[Start of Recorded information]
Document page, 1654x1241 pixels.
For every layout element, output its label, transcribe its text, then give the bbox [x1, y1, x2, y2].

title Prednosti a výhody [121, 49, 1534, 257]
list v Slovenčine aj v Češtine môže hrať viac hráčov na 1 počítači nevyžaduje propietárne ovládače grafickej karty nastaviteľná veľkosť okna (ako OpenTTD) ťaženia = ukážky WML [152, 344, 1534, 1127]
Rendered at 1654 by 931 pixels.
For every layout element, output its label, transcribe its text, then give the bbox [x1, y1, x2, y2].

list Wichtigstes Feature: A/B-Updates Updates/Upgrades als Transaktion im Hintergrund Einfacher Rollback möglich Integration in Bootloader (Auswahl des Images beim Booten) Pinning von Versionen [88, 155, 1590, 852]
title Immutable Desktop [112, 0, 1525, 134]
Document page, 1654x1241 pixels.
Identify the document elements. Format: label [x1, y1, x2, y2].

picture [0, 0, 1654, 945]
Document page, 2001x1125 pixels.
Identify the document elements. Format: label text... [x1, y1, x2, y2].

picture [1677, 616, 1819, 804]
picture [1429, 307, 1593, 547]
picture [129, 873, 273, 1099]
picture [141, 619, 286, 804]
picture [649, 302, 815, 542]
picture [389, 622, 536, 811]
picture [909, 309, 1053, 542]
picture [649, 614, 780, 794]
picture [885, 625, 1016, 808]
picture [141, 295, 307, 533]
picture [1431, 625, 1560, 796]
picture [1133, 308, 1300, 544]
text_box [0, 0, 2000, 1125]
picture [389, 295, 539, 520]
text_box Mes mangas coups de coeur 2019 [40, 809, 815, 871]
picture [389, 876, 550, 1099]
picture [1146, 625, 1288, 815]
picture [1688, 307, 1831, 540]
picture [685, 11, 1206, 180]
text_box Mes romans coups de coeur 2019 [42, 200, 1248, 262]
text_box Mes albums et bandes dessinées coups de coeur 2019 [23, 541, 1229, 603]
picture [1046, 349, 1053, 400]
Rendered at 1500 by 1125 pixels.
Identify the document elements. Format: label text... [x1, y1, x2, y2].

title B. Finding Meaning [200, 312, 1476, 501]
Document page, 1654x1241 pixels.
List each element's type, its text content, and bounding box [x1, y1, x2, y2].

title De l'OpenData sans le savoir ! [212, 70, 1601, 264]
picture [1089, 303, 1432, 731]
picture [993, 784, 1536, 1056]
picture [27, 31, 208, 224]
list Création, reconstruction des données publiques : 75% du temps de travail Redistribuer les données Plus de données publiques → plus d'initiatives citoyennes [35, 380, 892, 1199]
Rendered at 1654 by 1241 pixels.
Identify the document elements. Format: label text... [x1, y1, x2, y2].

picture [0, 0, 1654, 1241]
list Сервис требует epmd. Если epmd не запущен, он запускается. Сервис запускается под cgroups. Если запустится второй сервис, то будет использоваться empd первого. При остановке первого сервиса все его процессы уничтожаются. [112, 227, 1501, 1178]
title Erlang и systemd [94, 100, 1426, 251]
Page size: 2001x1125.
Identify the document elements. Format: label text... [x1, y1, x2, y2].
[End of Recorded information]
Quote word for word the stretch of the items from the very start through the line that contains "list v Slovenčine", both ends included.

● Problem solution
Document page, 1654x1241 pixels.
For every layout element, output its label, transcribe its text, then give the bbox [x1, y1, x2, y2].

title Prednosti a výhody [121, 49, 1534, 257]
list v Slovenčine aj v Češtine môže hrať viac hráčov na 1 počítači nevyžaduje propietárne ovládače grafickej karty nastaviteľná veľkosť okna (ako OpenTTD) ťaženia = ukážky WML [152, 344, 1534, 1127]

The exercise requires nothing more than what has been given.